-- START OF Text section --

# Hi!



## _Willow_ (Jul 6, 2011)

Lol i suck at this and my actual age is not 13 it was just for the fursona


----------



## Ozriel (Jul 6, 2011)

Wha?
What is this?
I'd....wow...I cannot say much to this except maybe exposure to FAF will add a bit more "Flavor" to your character.


----------



## Gavrill (Jul 6, 2011)

First off, stop what you're doing and look around the topics before you post.
Now then.



_Willow_ said:


> Name: (Night) Willow


Ohh boy.


> Age: 13


I can tell.


> Species: Feline Kibura


Oh so a cat


> Height: 6"3'
> Weight: 225 lb


and thirteen?



> Appearance:
> - Hair and fur: Blond Hair with Tan Fur
> - Markings: Scar on Right Arm
> - Eye color: Royal Blue
> - Other features: Muscular


how descriptive



> Behavior and Personality: Nice to everyone and easy going with a sense of humor.


to _everyone_? let's see 'bout that



> Skills: Very Good Hunter but is also a Writer


oh please no more noble savage things today



> Weaknesses: Sometimes rowdy


Not a weakness.



> Likes: Sports, Running, Swimming, and the beach.


okay i can dig this



> Dislikes: Furry Haters (Want to tear them to bits)


haha what seriously
I bet you scream troll when people disagree and want to come out as a furry too.



> History: Raised in the Mountains, had a hard life, taught the ways of the Night Hunters, but still turned out a generally likable person.


Substance, please. What mountains? What's a Night Hunter? Why did he turn out okay? Why this thread? WHY ANYTHING.



> Clothing/Personal Style: Boardshorts or Jeans and is mostly topless.


"Night Hunter" clothing for sure 



> Picture:


Is this your image or did you take it off the net? If you took it off the net you need to ask the artist's permission to use it as a representation. 



> Goal: Become friends with all the furrys and explore the world.


Too bad most of the furries here are dicks?



> Profession: Athlete


I thought he was a "Night Hunter"?



> Personal quote: "A can't just sit around all day jerking off"


fixt



> Theme song: "Stronger" By Kayne West


i am trying really hard to let this slide. 



> Favorite food: Flaming Hot Cheetos


Night Hunter and athlete food of champions 



> Least liked food: Vegetables
> Least liked drink: Vegetables Juice


What a terrible athlete. Perfect thirteen year old though.



> Favorite person: Jim Bacon (Bacon!!! ^.^)


Haha yes the internet loves bacon xD



> Least liked person: Furry Haters
> Friends: Everyone!


I present this contradictory evidence to the jury 



> Relations: Its Complicated


drawing a face on your right hand?



> Enemies: Furry Haters


I think they hate you, not just furries.



> Significant other: Jesus


Yeah, they just hate you.



> Orientation: Enjoying Furries!


Enjoy your stay at FAF!


----------



## Evandeskunk (Jul 6, 2011)

It's "Am I an* awesome person?*" Anyways, welcome.

-- END OF Text section --
-- START OF Records --

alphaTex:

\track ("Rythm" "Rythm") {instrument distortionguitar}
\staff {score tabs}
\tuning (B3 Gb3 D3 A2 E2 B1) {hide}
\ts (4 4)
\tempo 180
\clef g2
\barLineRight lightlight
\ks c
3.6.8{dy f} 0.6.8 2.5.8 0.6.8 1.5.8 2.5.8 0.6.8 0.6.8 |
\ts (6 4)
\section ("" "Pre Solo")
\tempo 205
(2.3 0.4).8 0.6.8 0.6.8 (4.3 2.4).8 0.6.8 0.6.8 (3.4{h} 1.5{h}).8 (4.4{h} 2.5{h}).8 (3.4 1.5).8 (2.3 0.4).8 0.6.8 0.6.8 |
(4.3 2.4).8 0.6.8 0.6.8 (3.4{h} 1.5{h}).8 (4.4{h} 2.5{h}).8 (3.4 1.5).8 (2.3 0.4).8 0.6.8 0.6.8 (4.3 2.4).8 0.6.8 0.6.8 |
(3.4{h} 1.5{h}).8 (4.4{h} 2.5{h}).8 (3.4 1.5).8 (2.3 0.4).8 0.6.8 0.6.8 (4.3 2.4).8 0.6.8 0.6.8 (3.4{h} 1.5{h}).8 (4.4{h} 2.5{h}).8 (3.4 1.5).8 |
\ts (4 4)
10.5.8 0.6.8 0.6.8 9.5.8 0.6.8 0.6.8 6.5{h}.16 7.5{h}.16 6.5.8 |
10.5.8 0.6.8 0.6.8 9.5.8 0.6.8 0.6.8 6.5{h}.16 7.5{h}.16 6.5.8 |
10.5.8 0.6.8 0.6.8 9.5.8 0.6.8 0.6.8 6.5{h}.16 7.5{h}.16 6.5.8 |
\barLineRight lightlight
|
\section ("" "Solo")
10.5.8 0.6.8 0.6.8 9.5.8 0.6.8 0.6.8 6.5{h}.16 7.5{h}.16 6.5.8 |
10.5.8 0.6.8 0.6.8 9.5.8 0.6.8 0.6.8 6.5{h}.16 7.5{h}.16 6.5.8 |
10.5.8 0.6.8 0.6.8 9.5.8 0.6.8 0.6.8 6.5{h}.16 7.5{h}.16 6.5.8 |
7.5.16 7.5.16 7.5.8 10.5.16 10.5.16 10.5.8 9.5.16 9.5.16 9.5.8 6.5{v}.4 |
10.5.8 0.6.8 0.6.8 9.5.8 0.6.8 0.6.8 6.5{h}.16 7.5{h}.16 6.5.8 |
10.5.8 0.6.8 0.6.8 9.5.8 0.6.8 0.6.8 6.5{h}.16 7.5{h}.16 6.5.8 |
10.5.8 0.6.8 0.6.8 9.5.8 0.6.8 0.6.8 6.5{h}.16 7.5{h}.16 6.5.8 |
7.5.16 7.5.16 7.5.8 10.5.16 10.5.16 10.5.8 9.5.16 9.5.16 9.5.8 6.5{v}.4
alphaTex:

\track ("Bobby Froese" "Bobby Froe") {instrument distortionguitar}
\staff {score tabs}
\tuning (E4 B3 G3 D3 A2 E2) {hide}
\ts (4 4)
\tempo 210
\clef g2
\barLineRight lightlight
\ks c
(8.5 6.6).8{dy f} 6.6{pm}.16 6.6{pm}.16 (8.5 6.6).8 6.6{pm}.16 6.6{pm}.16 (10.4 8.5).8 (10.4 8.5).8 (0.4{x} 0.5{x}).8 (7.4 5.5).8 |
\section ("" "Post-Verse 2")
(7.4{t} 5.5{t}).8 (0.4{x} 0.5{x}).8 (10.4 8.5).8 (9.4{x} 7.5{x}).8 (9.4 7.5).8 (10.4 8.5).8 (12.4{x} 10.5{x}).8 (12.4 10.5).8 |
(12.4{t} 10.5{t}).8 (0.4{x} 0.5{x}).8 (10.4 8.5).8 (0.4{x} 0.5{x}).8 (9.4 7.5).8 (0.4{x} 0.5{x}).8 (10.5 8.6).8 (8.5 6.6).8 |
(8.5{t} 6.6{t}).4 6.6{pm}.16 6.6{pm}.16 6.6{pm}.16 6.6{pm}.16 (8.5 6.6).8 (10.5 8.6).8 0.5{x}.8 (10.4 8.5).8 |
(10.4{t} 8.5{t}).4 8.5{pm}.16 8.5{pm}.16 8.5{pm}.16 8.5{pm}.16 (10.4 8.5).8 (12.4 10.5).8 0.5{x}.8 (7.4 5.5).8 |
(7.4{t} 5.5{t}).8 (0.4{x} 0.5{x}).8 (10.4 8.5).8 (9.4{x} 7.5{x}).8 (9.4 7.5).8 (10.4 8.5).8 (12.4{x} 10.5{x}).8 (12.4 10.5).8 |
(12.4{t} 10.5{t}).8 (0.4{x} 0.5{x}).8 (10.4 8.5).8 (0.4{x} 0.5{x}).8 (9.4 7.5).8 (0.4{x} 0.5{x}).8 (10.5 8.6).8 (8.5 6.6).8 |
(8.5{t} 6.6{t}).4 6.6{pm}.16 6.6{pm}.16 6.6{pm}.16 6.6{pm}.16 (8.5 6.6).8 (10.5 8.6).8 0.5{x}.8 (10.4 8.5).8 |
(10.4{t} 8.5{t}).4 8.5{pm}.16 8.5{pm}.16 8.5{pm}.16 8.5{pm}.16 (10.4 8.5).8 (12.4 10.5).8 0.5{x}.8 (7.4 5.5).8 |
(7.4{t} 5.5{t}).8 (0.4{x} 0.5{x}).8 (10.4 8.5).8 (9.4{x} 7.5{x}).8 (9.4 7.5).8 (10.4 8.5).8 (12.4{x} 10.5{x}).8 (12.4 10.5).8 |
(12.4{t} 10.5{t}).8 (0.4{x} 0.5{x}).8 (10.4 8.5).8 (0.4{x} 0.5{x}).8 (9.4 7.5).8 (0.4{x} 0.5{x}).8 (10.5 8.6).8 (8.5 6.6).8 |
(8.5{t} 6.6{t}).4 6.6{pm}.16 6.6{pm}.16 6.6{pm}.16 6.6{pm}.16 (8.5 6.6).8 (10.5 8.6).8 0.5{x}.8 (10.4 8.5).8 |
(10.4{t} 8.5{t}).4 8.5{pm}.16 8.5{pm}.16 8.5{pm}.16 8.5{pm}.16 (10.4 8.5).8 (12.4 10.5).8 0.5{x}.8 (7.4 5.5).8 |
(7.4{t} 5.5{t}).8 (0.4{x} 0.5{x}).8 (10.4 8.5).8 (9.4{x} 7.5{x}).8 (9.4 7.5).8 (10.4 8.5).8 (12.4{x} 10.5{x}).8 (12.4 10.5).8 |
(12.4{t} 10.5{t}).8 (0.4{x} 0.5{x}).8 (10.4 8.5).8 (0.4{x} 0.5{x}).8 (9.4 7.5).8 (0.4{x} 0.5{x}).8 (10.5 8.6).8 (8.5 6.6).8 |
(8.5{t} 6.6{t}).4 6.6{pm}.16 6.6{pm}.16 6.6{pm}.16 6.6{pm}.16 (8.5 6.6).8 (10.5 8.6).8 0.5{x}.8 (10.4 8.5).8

-- END OF Records --

Written exercise 1: Print the forum thread word for word from "What is this?" to "before you post.".
Written exercise 2: Write what comes next in the forum thread, picking up after its final line.

Output 1:
What is this?
I'd....wow...I cannot say much to this except maybe exposure to FAF will add a bit more "Flavor" to your character.


----------



## Gavrill (Jul 6, 2011)

First off, stop what you're doing and look around the topics before you post.

Output 2:
----------



## _Willow_ (Jul 6, 2011)

Sorry that was my first try at this and I suck so ya pretty much an this is not stolen artwork


----------



## Zephyre (Jul 7, 2011)

Hey, I'm a newfag, so I pretty much can't say anything, but basically I have one protip;
USE PUNCTUATION. 
Otherwise FAF will tear you apart.


----------



## Volkodav (Jul 7, 2011)

If someone can have a cubcharacter that is 200 years old in the body of a 5 year old.. why can't his character be 13 and as tall as he wants?

Also, if you're one of those people who will scream "TROLL" or "FURSECUTION" or "CLOSE-MINDED" at the slightest criticism or rude remark.. I will add you to my list.
My list of people to torment in the middle of the night

That scratching on your window? No, that's not a treebranch, that's me and my acrylic nails that I put on just for you, and on each of the nails will have letters of your name on them


----------



## Bloodshot_Eyes (Jul 7, 2011)

Clayton said:


> If someone can have a cubcharacter that is 200 years old in the body of a 5 year old.. why can't his character be 13 and as tall as he wants?
> 
> Also, if you're one of those people who will scream "TROLL" or "FURSECUTION" or "CLOSE-MINDED" at the slightest criticism or rude remark.. I will add you to my list.
> My list of people to torment in the middle of the night
> ...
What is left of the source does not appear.